### Records for the exercise
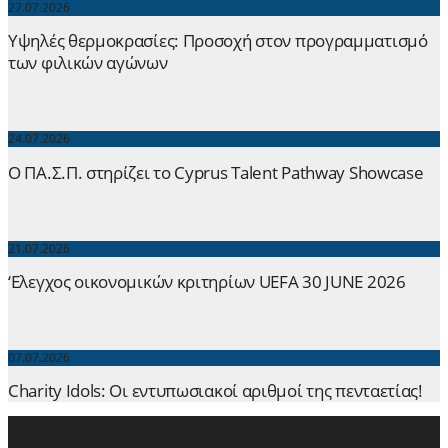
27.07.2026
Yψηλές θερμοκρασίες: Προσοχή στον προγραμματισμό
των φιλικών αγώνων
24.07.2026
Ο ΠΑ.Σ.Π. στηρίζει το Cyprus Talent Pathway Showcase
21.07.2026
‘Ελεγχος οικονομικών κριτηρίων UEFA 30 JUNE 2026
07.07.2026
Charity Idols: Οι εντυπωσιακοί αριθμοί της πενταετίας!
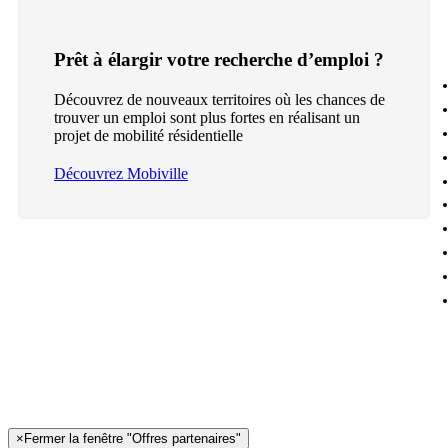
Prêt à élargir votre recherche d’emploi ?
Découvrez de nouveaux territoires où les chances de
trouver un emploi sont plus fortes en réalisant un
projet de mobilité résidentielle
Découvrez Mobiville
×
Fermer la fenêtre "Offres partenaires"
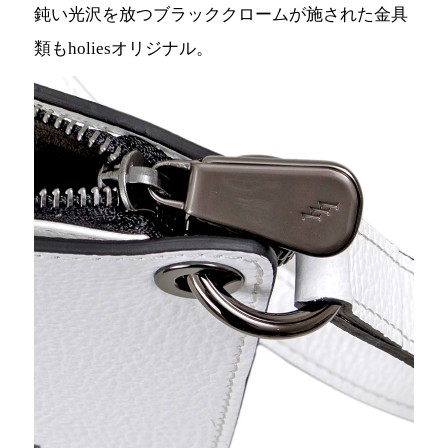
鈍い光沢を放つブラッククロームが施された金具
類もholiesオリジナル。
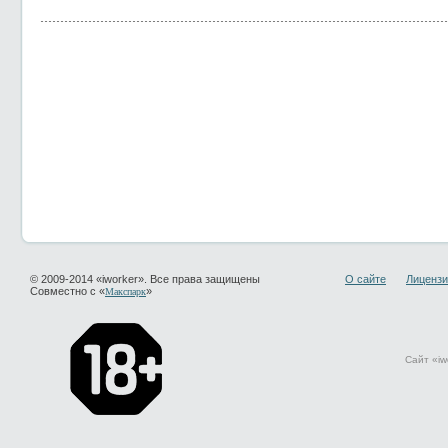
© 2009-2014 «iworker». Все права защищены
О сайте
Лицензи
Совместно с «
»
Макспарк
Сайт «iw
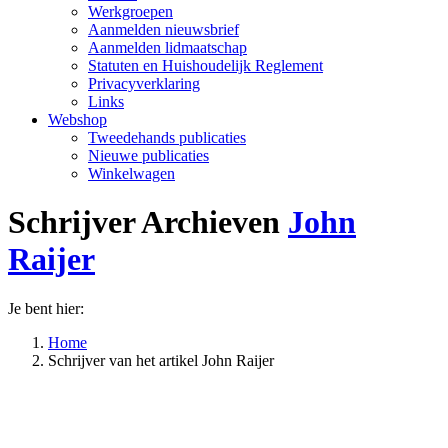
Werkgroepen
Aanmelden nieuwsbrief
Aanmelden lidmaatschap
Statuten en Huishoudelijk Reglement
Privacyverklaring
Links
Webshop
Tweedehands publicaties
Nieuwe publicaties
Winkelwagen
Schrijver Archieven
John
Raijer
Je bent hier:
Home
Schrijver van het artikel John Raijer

### Work item
Whenever a line above includes "Découvrez", copy it in full.

### Expected answer
Découvrez de nouveaux territoires où les chances de
Découvrez Mobiville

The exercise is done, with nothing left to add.